◆ **Aim of the task**
Please return all of the data exactly as written.

(Stored data)
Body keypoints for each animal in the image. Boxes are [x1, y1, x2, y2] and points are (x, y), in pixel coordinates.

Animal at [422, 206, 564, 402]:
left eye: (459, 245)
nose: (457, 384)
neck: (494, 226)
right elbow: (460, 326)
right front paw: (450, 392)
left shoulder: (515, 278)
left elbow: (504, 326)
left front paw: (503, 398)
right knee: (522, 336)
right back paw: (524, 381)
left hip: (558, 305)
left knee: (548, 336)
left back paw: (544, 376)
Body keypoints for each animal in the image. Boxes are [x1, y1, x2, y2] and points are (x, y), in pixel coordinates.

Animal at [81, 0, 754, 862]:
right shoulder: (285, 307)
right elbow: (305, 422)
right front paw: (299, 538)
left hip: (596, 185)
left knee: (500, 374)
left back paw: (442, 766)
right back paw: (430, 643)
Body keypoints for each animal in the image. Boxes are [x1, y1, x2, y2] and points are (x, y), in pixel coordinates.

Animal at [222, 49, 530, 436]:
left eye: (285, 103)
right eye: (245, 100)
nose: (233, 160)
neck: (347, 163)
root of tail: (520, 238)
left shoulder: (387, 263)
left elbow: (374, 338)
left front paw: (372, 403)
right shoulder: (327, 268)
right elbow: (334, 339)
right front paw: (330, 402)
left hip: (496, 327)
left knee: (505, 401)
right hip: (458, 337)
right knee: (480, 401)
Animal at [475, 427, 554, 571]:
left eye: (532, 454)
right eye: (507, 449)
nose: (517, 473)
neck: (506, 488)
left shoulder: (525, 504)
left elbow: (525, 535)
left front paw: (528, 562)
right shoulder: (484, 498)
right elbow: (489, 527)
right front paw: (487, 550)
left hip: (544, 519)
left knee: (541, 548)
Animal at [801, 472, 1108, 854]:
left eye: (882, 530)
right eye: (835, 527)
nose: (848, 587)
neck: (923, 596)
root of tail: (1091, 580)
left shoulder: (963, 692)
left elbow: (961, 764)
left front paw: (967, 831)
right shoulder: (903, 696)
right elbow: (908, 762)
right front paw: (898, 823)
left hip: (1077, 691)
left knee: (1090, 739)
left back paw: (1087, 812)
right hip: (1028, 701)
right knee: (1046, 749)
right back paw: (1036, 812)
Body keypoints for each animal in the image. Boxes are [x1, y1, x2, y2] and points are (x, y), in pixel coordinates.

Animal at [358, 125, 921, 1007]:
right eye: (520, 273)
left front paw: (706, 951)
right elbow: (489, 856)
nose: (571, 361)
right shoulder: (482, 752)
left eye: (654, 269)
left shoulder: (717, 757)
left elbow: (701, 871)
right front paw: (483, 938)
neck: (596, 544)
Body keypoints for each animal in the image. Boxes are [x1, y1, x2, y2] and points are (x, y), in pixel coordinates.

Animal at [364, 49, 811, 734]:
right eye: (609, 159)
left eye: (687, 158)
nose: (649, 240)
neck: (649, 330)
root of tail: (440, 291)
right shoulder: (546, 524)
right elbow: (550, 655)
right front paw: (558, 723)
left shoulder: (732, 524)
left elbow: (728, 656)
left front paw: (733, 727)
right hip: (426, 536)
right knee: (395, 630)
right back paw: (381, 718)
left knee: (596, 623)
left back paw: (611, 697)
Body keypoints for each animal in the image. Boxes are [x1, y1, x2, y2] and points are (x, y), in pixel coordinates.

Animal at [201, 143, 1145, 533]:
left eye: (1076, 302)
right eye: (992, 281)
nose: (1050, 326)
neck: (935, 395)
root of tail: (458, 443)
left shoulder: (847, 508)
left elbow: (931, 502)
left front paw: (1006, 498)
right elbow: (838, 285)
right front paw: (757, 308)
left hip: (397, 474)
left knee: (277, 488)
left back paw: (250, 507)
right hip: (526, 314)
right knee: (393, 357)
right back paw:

◆ **Task answer**
Body keypoints for each animal in the image. Boxes are [x1, y1, x2, y2] and points are (x, y), in pixel coordinates.

Animal at [422, 206, 564, 402]:
left eye: (459, 245)
nose: (457, 384)
neck: (494, 226)
right elbow: (460, 326)
right front paw: (450, 392)
left shoulder: (515, 278)
left elbow: (504, 326)
left front paw: (503, 398)
right knee: (522, 336)
right back paw: (524, 381)
left hip: (558, 305)
left knee: (548, 336)
left back paw: (544, 376)
Body keypoints for each animal in the image. Boxes are [x1, y1, x2, y2] and points are (x, y), in pixel coordinates.

Animal at [81, 0, 754, 862]:
right shoulder: (285, 307)
right elbow: (305, 422)
right front paw: (299, 538)
left hip: (596, 185)
left knee: (500, 374)
left back paw: (442, 766)
right back paw: (430, 643)
Body keypoints for each animal in the image. Boxes are [x1, y1, x2, y2] and points are (x, y), in pixel coordinates.

Animal at [222, 49, 530, 436]:
left eye: (285, 103)
right eye: (245, 100)
nose: (233, 160)
neck: (347, 163)
root of tail: (520, 238)
left shoulder: (387, 263)
left elbow: (374, 338)
left front paw: (372, 403)
right shoulder: (327, 268)
right elbow: (334, 339)
right front paw: (330, 402)
left hip: (496, 327)
left knee: (505, 401)
right hip: (458, 337)
right knee: (480, 401)
Animal at [475, 427, 554, 571]:
left eye: (532, 454)
right eye: (507, 449)
nose: (517, 473)
neck: (506, 488)
left shoulder: (525, 504)
left elbow: (525, 535)
left front paw: (528, 562)
right shoulder: (484, 498)
right elbow: (489, 527)
right front paw: (487, 550)
left hip: (544, 519)
left knee: (541, 548)
Animal at [801, 472, 1108, 854]:
left eye: (882, 530)
right eye: (835, 527)
nose: (848, 587)
neck: (923, 596)
root of tail: (1091, 580)
left shoulder: (963, 692)
left elbow: (961, 764)
left front paw: (967, 831)
right shoulder: (903, 696)
right elbow: (908, 762)
right front paw: (898, 823)
left hip: (1077, 691)
left knee: (1090, 739)
left back paw: (1087, 812)
right hip: (1028, 701)
right knee: (1046, 749)
right back paw: (1036, 812)
Body keypoints for each animal in the image. Boxes are [x1, y1, x2, y2] and points are (x, y), in pixel coordinates.

Animal at [358, 125, 921, 1007]:
right eye: (520, 273)
left front paw: (706, 951)
right elbow: (489, 856)
nose: (571, 361)
right shoulder: (482, 752)
left eye: (654, 269)
left shoulder: (717, 757)
left elbow: (701, 871)
right front paw: (483, 938)
neck: (596, 544)
Body keypoints for each animal in the image. Boxes are [x1, y1, x2, y2] and points are (x, y), in pixel coordinates.

Animal at [364, 49, 811, 734]:
right eye: (609, 159)
left eye: (687, 158)
nose: (649, 240)
neck: (649, 330)
root of tail: (440, 291)
right shoulder: (546, 524)
right elbow: (550, 655)
right front paw: (558, 723)
left shoulder: (732, 524)
left elbow: (728, 656)
left front paw: (733, 727)
right hip: (426, 536)
right knee: (395, 630)
right back paw: (381, 718)
left knee: (596, 623)
left back paw: (611, 697)
Body keypoints for each animal in the image. Boxes are [x1, y1, x2, y2] and points are (x, y), in pixel coordinates.

Animal at [201, 143, 1145, 533]:
left eye: (1076, 302)
right eye: (992, 281)
nose: (1050, 326)
neck: (935, 395)
root of tail: (458, 443)
left shoulder: (847, 508)
left elbow: (931, 502)
left front paw: (1006, 498)
right elbow: (838, 285)
right front paw: (757, 308)
left hip: (397, 474)
left knee: (277, 488)
left back paw: (250, 507)
right hip: (526, 314)
right knee: (393, 357)
right back paw:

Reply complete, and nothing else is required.